Where a line contains "ините тросик от рычага", begin there and restate word for word every line to the end of the entries below, pictures excluded.

• Listed entries:
__________

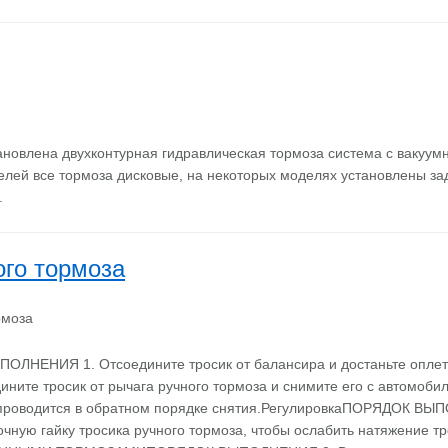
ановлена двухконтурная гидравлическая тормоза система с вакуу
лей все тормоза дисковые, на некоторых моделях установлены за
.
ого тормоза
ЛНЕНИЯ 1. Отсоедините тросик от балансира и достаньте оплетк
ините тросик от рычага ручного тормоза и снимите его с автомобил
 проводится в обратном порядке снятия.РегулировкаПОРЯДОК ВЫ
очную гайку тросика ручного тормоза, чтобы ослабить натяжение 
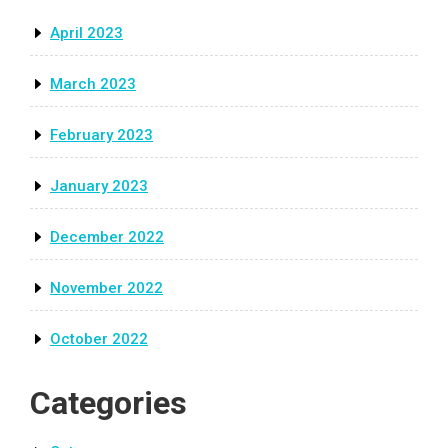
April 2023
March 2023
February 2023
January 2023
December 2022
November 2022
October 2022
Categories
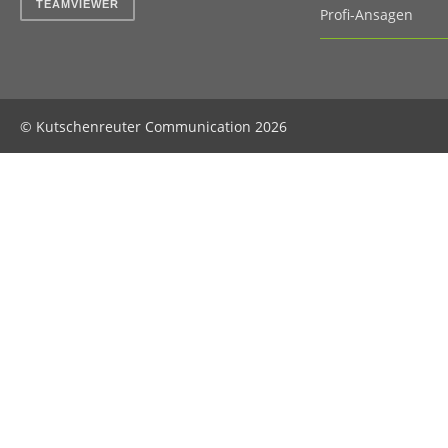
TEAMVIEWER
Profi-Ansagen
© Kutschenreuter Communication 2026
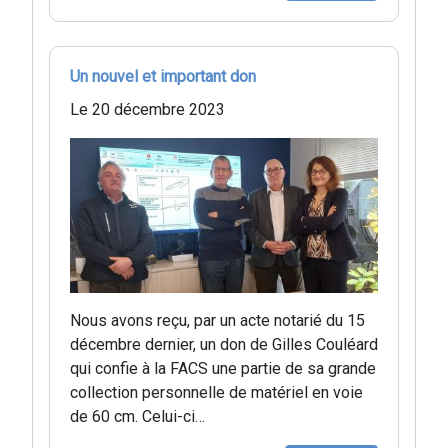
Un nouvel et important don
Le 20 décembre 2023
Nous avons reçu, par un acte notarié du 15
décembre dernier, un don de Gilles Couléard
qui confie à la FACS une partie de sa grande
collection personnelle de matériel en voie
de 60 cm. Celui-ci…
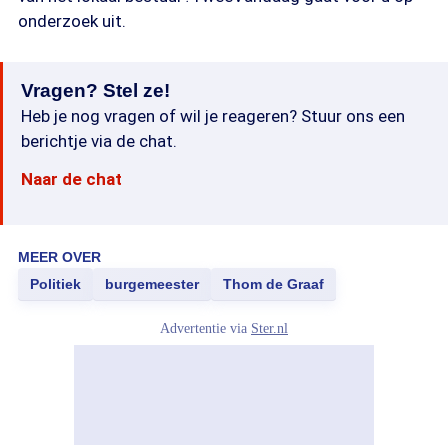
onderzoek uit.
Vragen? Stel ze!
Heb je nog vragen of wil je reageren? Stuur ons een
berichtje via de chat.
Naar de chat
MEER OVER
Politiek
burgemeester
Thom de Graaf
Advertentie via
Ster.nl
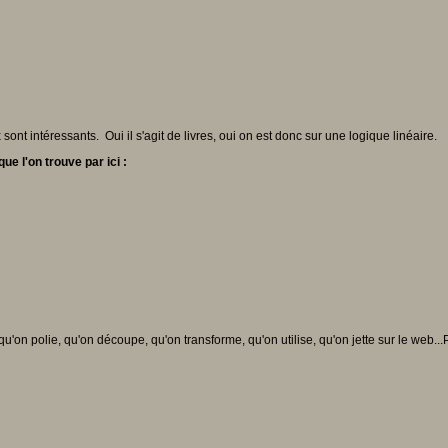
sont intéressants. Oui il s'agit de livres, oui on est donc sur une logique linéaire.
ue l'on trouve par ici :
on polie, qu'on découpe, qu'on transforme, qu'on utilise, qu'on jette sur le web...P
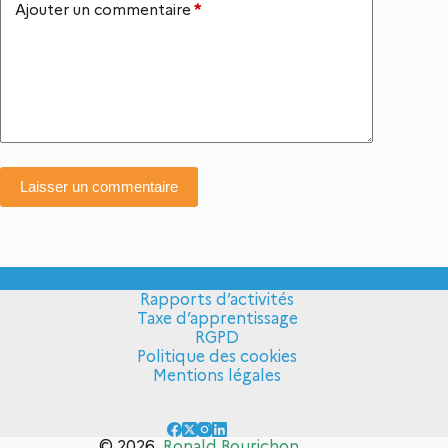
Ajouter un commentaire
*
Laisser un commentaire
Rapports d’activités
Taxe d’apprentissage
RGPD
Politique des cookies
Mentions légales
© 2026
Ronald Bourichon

__________

• Reply:
ините тросик от рычага ручного тормоза и снимите его с автомобил
 проводится в обратном порядке снятия.РегулировкаПОРЯДОК ВЫ
очную гайку тросика ручного тормоза, чтобы ослабить натяжение 
April 2023
March 2023
February 2023
January 2023
December 2022
November 2022
October 2022
Categories
TEAMVIEWER
Profi-Ansagen
© Kutschenreuter Communication 2026
Un nouvel et important don
Le 20 décembre 2023
Nous avons reçu, par un acte notarié du 15
décembre dernier, un don de Gilles Couléard
qui confie à la FACS une partie de sa grande
collection personnelle de matériel en voie
de 60 cm. Celui-ci…
onderzoek uit.
Vragen? Stel ze!
Heb je nog vragen of wil je reageren? Stuur ons een
berichtje via de chat.
Naar de chat
MEER OVER
Politiek
burgemeester
Thom de Graaf
Advertentie via
Ster.nl
sont intéressants. Oui il s'agit de livres, oui on est donc sur une logique linéaire.
ue l'on trouve par ici :
on polie, qu'on découpe, qu'on transforme, qu'on utilise, qu'on jette sur le web...P
Ajouter un commentaire
*
Laisser un commentaire
Rapports d’activités
Taxe d’apprentissage
RGPD
Politique des cookies
Mentions légales
© 2026
Ronald Bourichon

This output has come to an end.